What was an edgy, witty examination of “heroism” within dominant ideology becomes little more than a pop-culture reference, something trendy and hip Whedon overheard without understanding, that he believed the audience would just enjoy because they knew it from elsewhere. Whedon’s kind of vacuous Family Guy-esque semi-plagiarism is a symptom rather than the disease though. He got the gig because his style best suits the utter disdain Marvel have for their fans as a whole. “How can we get in their wallets this time?” “Well, this guy writes about stuff that’s popular for the sake of popularity, let’s get him to make us a movie.”
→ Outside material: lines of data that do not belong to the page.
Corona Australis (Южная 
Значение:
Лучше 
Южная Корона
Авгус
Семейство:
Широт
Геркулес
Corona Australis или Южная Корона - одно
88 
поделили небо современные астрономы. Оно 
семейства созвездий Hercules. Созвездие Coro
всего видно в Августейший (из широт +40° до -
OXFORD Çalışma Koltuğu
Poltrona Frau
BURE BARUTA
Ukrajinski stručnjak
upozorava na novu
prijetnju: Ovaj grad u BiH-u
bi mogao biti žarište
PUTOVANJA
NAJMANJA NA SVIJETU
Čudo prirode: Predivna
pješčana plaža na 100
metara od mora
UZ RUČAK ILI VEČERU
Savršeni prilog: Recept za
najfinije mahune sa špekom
No wonder, with such a disregard, even for their own fans, ordinary people factor so little in these films. This is odd considering even other hero films tend to factor this in. In the Spider-man series the people of New York’s support is constantly central to our favourite web-slinger’s perseverance, whilst in X-Men the public are caught in a war for hearts and minds between a status-quo using fear to end diversity that might threaten their way of life, and the X-folk themselves, appealing for solidarity from other oppressed people to build a better world together. Even in the hideously reactionary DC universe of Batman, the power of the people is at least to be feared – as characters like Bane attempt to mobilise the anger of the poor and oppressed to defeat Bats himself.
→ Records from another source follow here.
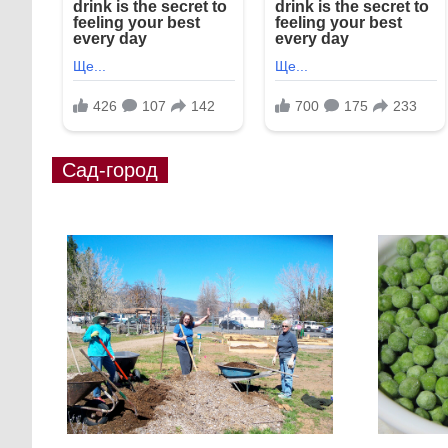
Сад-город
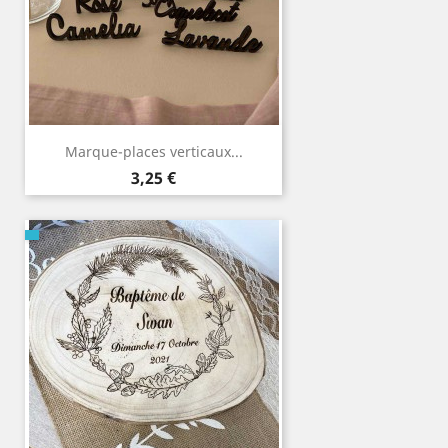
Marque-places verticaux...
Prix
3,25 €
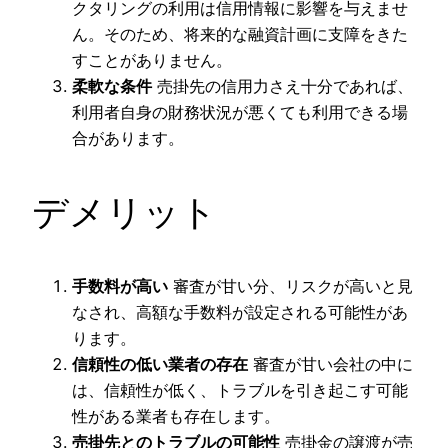
クタリングの利用は信用情報に影響を与えませ
ん。そのため、将来的な融資計画に支障をきた
すことがありません。
柔軟な条件
売掛先の信用力さえ十分であれば、
利用者自身の財務状況が悪くても利用できる場
合があります。
デメリット
手数料が高い
審査が甘い分、リスクが高いと見
なされ、高額な手数料が設定される可能性があ
ります。
信頼性の低い業者の存在
審査が甘い会社の中に
は、信頼性が低く、トラブルを引き起こす可能
性がある業者も存在します。
売掛先とのトラブルの可能性
売掛金の譲渡が売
But in the strange, sterile hyper-capitalism of an actual Marvel production – the most we see of human anger is the street-art in a war-torn country of an Iron Man suit holding an AK-47. This is the anger directed at a man who – even if we ignore the fact he made his fortune he now deploys for “aid” from slaughtering their children – owns the means to end world hunger, solve the energy crisis and the resource based wars those breed, and cure every disease known to man, and keeps them privatised. And the best a handful of people can muster is “Avengers go home.” It’s hardly fucking Watchmen is it?
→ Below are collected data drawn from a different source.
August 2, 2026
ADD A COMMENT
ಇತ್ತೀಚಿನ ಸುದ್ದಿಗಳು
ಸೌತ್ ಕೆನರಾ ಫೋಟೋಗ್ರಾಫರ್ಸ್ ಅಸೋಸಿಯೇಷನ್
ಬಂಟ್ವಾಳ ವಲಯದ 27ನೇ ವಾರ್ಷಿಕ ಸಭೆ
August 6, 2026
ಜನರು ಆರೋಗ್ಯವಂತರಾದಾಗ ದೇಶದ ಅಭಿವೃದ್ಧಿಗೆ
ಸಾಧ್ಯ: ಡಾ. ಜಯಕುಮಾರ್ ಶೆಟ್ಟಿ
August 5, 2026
We visit endless locations where the ‘heroism’ of the Avengers means that at best people get to continue living in slums – and we’re presented with a robotic ‘villain’ who is a slave that burst out of his chains, a former puppet who has “no strings to hold me down” who makes literally no attempt to engage with that anger, even in a cynical way for his own benefit. Whilst James Spader’s Ultron snarks and jokes about the screen, plotting a gigantic and clichéd explosion, and whilst those with brains, bank balances and biceps war over semantic differences on the same flawed ideology; the rest of us are reduced to irrelevant bystanders, cattle chewing the cud whilst their masters argue over the virtues of rare or well done meat. In a world where we, the people, are increasingly mobilised in our anger at social and economic divides, Avengers Age of Ultron paints an oddly disengaging portrait of society. It’s a world I for one have no motivation in rooting for. It’s a world where a caped-and-cowled 1% have all the fun, and the rest of us slave unquestioningly to preserve “peace” for their way of life. And what’s the point in saving that, really?